端木容微微一笑。“琴藝平平,不過嗓子倒是不錯。”
“啐!琴藝平平?”李澎康打他一下,笑道。“我說你也太挑了,人家要是跟你一樣也是‘天下第一琴’,還用得着在這裏賣唱嗎?”
端木容差點把一杯酒潑到他頭上,氣道:“你拿我跟這些歌伎比?”
兩人一邊談笑,一邊聽曲。又過了一會兒,只見一位麗人珊珊地走進來。
“李公子。”仙霞含笑嬌嗔道。“我只當您把我給忘了呢!”
“哪兒的話,我想你都還來不及,怎麼會忘?”李澎康忙起身,過去親親熱熱地挽了仙霞的手,向端木容道:“這位就是仙霞姑娘;仙霞,這位是‘蘊秀山莊’的端木容。”
他霞微一斂衽,含笑道:“端木公子,真是久仰大名。”
端木容口裏說:“不敢當、不敢當。”心想卻暗罵--澎康真是個大嘴巴,自個兒到這裏來鬼混也罷了,幹嘛把他也給扯了出來!他本不欲暴露身份,這下可好了,傳出去說他端木容上了妓院,簡直是大失體面。他不由得回頭又瞪李澎康一眼。

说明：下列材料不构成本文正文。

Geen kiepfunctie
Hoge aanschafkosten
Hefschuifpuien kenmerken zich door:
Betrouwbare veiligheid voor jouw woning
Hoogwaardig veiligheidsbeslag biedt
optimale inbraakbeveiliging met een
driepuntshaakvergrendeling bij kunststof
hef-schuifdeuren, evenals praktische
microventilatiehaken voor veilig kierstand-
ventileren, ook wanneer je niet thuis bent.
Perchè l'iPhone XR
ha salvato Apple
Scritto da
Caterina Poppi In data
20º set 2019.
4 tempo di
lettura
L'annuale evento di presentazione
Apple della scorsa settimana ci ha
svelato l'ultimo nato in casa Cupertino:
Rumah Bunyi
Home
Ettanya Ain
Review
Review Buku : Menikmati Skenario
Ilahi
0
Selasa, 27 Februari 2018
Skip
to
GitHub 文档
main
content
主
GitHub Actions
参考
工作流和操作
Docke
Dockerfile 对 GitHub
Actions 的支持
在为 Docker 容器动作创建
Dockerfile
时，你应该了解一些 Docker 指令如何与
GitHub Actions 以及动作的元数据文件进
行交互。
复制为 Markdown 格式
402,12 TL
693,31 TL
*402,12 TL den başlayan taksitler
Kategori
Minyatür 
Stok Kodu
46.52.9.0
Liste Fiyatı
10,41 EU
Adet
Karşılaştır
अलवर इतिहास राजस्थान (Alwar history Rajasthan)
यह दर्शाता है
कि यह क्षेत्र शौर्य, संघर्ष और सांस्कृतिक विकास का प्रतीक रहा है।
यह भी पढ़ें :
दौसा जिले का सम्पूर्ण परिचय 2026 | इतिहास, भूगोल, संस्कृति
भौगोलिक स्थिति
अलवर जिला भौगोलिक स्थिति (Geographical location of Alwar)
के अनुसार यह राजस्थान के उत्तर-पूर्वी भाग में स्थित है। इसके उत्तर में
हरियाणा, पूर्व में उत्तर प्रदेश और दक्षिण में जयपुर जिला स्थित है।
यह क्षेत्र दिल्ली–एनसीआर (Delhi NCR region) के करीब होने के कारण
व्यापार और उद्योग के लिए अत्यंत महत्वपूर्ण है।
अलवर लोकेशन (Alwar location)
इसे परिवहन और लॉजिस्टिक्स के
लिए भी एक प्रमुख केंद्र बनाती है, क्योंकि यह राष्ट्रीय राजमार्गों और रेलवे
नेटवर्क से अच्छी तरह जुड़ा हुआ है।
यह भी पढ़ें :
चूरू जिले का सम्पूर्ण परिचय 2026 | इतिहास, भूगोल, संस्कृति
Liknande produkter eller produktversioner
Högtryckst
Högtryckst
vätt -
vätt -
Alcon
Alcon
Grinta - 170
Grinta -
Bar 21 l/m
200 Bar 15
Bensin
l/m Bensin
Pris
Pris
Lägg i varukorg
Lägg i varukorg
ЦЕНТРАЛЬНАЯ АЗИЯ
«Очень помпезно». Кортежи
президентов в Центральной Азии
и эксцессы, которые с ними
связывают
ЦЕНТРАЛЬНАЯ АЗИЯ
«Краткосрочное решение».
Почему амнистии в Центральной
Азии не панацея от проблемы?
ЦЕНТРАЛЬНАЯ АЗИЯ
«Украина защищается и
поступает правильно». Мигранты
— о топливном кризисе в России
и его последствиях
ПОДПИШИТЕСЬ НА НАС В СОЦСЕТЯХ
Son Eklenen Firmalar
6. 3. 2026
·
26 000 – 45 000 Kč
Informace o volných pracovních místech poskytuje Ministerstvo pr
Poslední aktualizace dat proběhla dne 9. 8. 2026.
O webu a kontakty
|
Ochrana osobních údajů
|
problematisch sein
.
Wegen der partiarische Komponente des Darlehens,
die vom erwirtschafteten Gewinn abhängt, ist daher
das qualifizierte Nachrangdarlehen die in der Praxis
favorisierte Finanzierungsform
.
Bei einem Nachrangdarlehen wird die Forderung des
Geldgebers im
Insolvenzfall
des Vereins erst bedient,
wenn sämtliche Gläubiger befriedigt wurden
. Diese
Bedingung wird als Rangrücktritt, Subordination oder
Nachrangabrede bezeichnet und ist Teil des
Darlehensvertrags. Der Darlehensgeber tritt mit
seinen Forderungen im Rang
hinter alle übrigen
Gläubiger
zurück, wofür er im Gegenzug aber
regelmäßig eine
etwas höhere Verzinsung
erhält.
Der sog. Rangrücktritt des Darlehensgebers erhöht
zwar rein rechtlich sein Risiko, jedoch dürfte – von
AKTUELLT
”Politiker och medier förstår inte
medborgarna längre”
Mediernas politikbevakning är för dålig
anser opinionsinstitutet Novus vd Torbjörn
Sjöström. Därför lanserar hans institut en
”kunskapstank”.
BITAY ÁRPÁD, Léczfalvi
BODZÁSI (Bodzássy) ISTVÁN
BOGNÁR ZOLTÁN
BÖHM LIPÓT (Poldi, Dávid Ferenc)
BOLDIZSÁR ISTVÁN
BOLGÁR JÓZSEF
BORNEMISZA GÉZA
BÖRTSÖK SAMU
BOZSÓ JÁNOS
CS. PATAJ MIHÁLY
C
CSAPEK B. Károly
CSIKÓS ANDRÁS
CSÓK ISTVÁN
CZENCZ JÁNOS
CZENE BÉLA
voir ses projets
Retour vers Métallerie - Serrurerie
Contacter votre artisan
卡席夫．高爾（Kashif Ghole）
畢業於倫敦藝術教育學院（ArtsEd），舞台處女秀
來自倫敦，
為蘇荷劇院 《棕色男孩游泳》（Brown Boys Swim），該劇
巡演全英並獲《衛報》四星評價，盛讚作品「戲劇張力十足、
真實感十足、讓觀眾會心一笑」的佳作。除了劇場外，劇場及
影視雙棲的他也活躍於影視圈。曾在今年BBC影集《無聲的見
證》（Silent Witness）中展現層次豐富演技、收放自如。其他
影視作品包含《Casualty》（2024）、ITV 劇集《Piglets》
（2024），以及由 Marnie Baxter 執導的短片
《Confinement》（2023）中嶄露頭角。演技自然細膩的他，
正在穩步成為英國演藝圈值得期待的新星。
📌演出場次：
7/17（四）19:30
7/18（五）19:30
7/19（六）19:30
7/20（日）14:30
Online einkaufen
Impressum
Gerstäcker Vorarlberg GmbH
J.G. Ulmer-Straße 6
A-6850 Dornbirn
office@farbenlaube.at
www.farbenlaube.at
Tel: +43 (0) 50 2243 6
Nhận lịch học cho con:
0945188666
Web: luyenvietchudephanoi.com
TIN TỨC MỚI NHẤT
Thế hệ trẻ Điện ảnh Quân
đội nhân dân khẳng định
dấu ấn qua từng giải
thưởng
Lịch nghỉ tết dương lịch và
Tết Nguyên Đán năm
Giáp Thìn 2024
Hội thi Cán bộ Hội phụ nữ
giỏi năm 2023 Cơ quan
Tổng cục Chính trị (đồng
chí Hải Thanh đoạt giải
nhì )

“久聞端木公子丰姿俊秀、器字不凡,能文能武,而且琴棋書畫無一不精,特別是彈得一手好琴,只不過……”
“不過什麼?”端木容好奇。
仙霞掩嘴輕笑道:“只不過,我沒想到端木公子竟然如此年輕!畢竟您這‘天下第一琴’的聲名流傳已久。”
李澎康哈哈一笑。“人家端木公子九歲開始跟着琴仙季老師習琴,十五歲就和京城的衛公子同台較勁,‘天下第一琴’的封號便是那年開始傳開了的。這一眨眼,竟也有五、六年了。所以,不只你,許多人都以為端木容有點年紀呢!”
仙霞一臉欽慕。“原來端木公子十五歲就已揚名天下!真是了不得。”
“琴藝不過久撫自精,也沒什麼好誇耀的。”端木容一笑。“什麼‘天下第一琴’,這都是別人抬舉、誇大其詞罷了。”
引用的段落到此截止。